I have a small dataset (280 rows) with missing values. I used multiple imputations (mice package, m=5) to impute my data set.
Then, I applied different regression algorithms (i.e. SVM, rpart..etc) using 10-fold cross validation to each imputed data-set. I will use the resulted RMSE (root mean square error) value to compare between regression algorithms.
The thing is I will end up with 5 means of RMSE for each particular algorithm since the dataset has been imputed 5 times , My question is how can I combine that five RMSE that belong to one algorithm ? so I can carry out the comparison between the algorithms. In other words I want to compute the average coefficient , I know pool() function can do this, but I am not sure if I can use it with machine learning such as SVM & Random forest.
one solution I thought about is combining all data frames using long format then apply my algorithm and I will end up with one mean of RMSE , but I was concerned about the overfitting issue , as the long format may have repetitive records, please correct me if I am wrong ?

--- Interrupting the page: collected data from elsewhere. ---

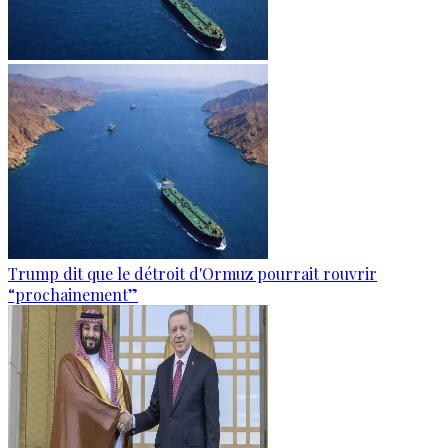
Trump dit que le détroit d'Ormuz pourrait rouvrir
“prochainement”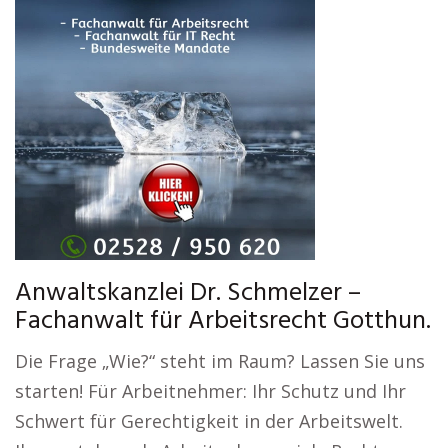
Anwaltskanzlei Dr. Schmelzer –
Fachanwalt für Arbeitsrecht Gotthun.
Die Frage „Wie?“ steht im Raum? Lassen Sie uns
starten! Für Arbeitnehmer: Ihr Schutz und Ihr
Schwert für Gerechtigkeit in der Arbeitswelt.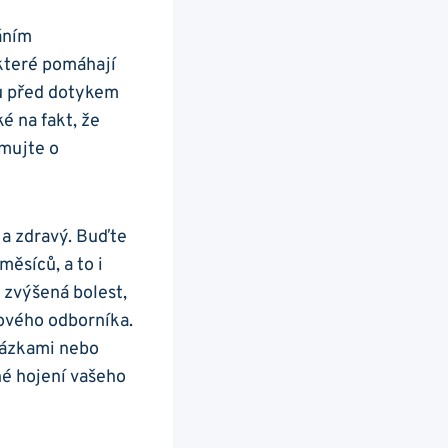
áním
 které pomáhají
ou před dotykem
é na fakt, že
rmujte o
 a zdravý. Buďte
měsíců, a to i
 zvýšená bolest,
gového odborníka.
otázkami nebo
né hojení vašeho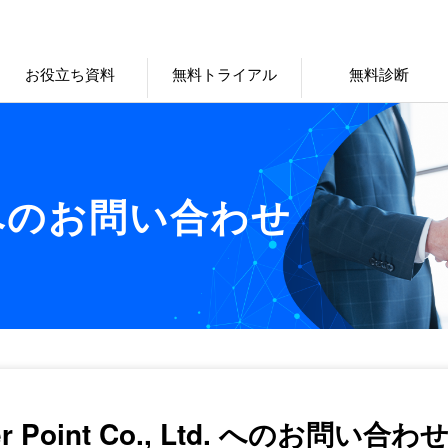
お役立ち資料
無料トライアル
無料診断
への
お問い合わせ
er Point Co., Ltd. へのお問い合わ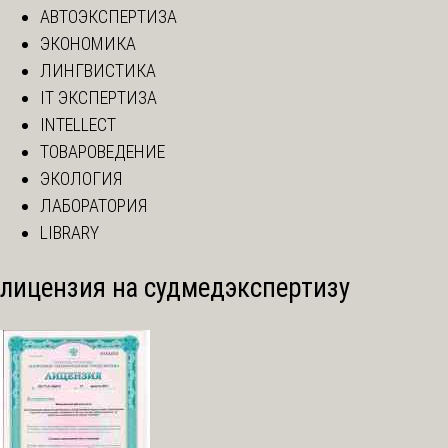
АВТОЭКСПЕРТИЗА
ЭКОНОМИКА
ЛИНГВИСТИКА
IT ЭКСПЕРТИЗА
INTELLECT
ТОВАРОВЕДЕНИЕ
ЭКОЛОГИЯ
ЛАБОРАТОРИЯ
LIBRARY
лицензия на судмедэкспертизу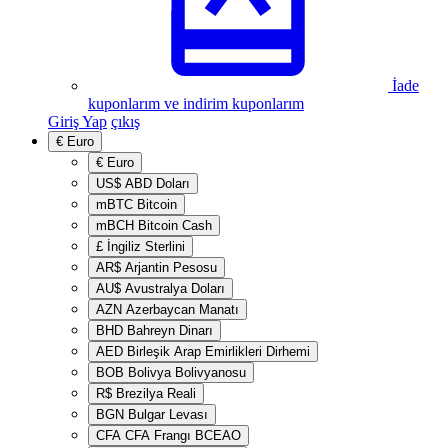
İade
kuponlarım ve indirim kuponlarım
Giriş Yap
çıkış
€
Euro
€
Euro
US$
ABD Doları
mBTC
Bitcoin
mBCH
Bitcoin Cash
£
İngiliz Sterlini
AR$
Arjantin Pesosu
AU$
Avustralya Doları
AZN
Azerbaycan Manatı
BHD
Bahreyn Dinarı
AED
Birleşik Arap Emirlikleri Dirhemi
BOB
Bolivya Bolivyanosu
R$
Brezilya Reali
BGN
Bulgar Levası
CFA
CFA Frangı BCEAO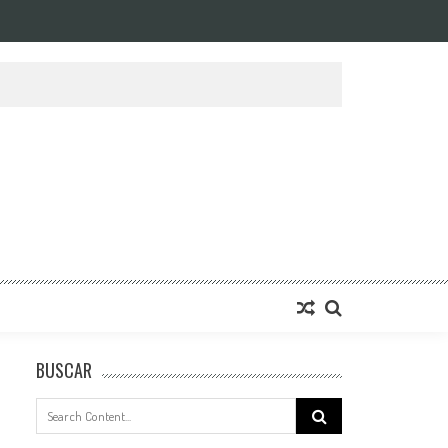
BUSCAR
Search
for: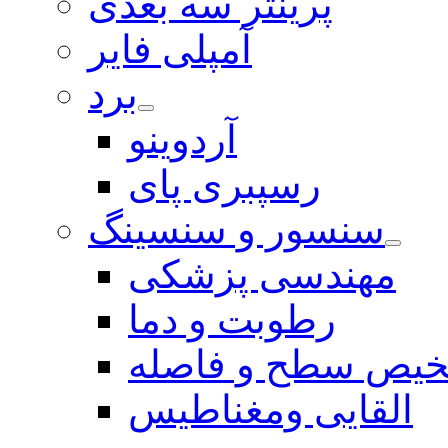
پرینتر سه بعدی
آمپلی فایر
برد
آردوینو
رسپبری پای
سنسور و سنسینگ
مهندسی پزشکی
رطوبت و دما
یص سطح و فاصله
القایی ومغناطیس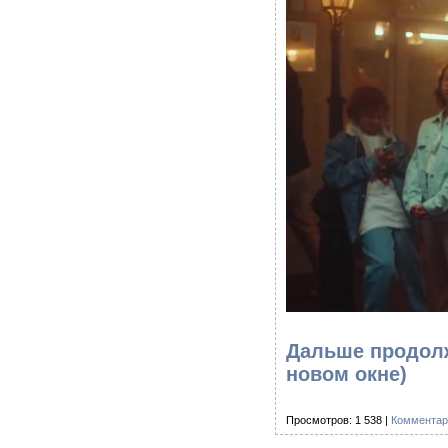
Дальше продолж
новом окне)
Просмотров: 1 538 |
Комментар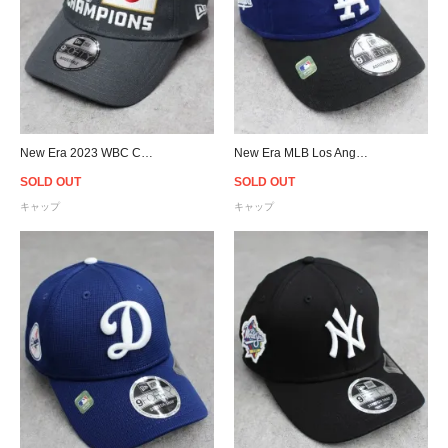
New Era 2023 WBC Champions Japan 9Fory Adjustable Cap - Gray
New Era MLB Los Angeles Dodgers 9Twenty Strapback Cap - Royal/Black
SOLD OUT
SOLD OUT
キャップ
キャップ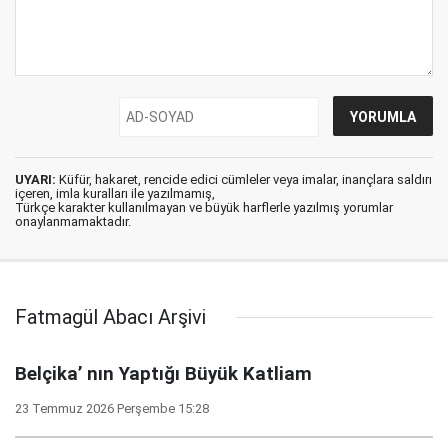
UYARI:
Küfür, hakaret, rencide edici cümleler veya imalar, inançlara saldırı
içeren, imla kuralları ile yazılmamış,
Türkçe karakter kullanılmayan ve büyük harflerle yazılmış yorumlar
onaylanmamaktadır.
Fatmagül Abacı Arşivi
Belçika’ nın Yaptığı Büyük Katliam
23 Temmuz 2026 Perşembe 15:28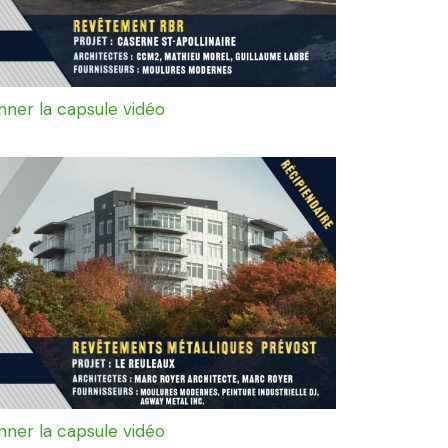
onner la capsule vidéo
onner la capsule vidéo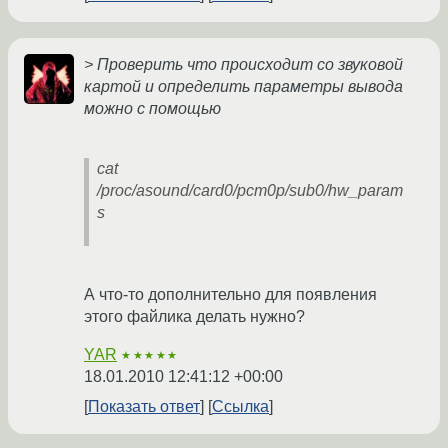
> Проверить что происходит со звуковой
картой и определить параметры вывода
можно с помощью
cat
/proc/asound/card0/pcm0p/sub0/hw_param
s
А что-то дополнительно для появления
этого файлика делать нужно?
YAR
★★★★★
18.01.2010 12:41:12 +00:00
Показать ответ
Ссылка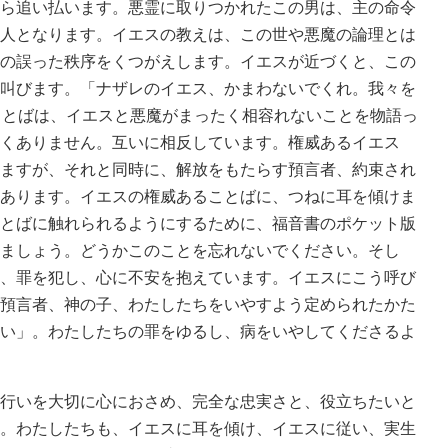
ら追い払います。悪霊に取りつかれたこの男は、主の命令
人となります。イエスの教えは、この世や悪魔の論理とは
の誤った秩序をくつがえします。イエスが近づくと、この
叫びます。「ナザレのイエス、かまわないでくれ。我々を
ことばは、イエスと悪魔がまったく相容れないことを物語っ
くありません。互いに相反しています。権威あるイエス
ますが、それと同時に、解放をもたらす預言者、約束され
あります。イエスの権威あることばに、つねに耳を傾けま
とばに触れられるようにするために、福音書のポケット版
ましょう。どうかこのことを忘れないでください。そし
、罪を犯し、心に不安を抱えています。イエスにこう呼び
預言者、神の子、わたしたちをいやすよう定められたかた
い」。わたしたちの罪をゆるし、病をいやしてくださるよ
行いを大切に心におさめ、完全な忠実さと、役立ちたいと
。わたしたちも、イエスに耳を傾け、イエスに従い、実生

Thank you very much and hopefully, you can help me.
The following is my code.
x <- data
form <- data$target
fold <- 10 # number of fold for cross validation
imp <- mice(x, meth = "pmm", m=5) # Imputation using mice pmm (5 iteration)
impSetsVector <- list(); # will include the 5 imputed sets
for(i in seq(5))
{
impSetsVector[[i]] <- complete(imp, action = i, include = FALSE)
}
## Next I Applied RandomForest using 10 fold cross validation to each imputed set
## I Computed rmse for each dataset
avg.rmse <- matrix(data = NA,nrow=10, ncol=1) # include the mean of rmse for each imputed dataset.
for(j in seq(5)) # as we have 5 imputed dataset
{
x <- impSetsVector[[j]] # x will include the j iteration of imputed dataset
n <- nrow(x)
prop <- n%/%fold
set.seed(7)
newseq <- rank(runif(n))
k <- as.factor((newseq - 1)%/%prop + 1)
y <- unlist(strsplit(as.character(form), " "))[2]
vec.error <- vector(length = fold)
## start modeling with 10 fold cross validation
for (i in seq(fold)) {
# Perfrom RandomForest method
fit <- randomForest(form ~., data = x[k != i, ],ntree=500,keep.forest=TRUE,importance=TRUE,na.action = na.omit)
fcast <- predict(fit, newdata = x[k == i, ]) # predict using test set
rmse <- sqrt(mean((x[k == i, ]$y - fcast)^2))
vec.error[i] <- rmse # rmse for test set
}# end of the inner loop
avg.rmse[j] <- mean(vec.error) ## The mean of 10 rmse
}#end of loop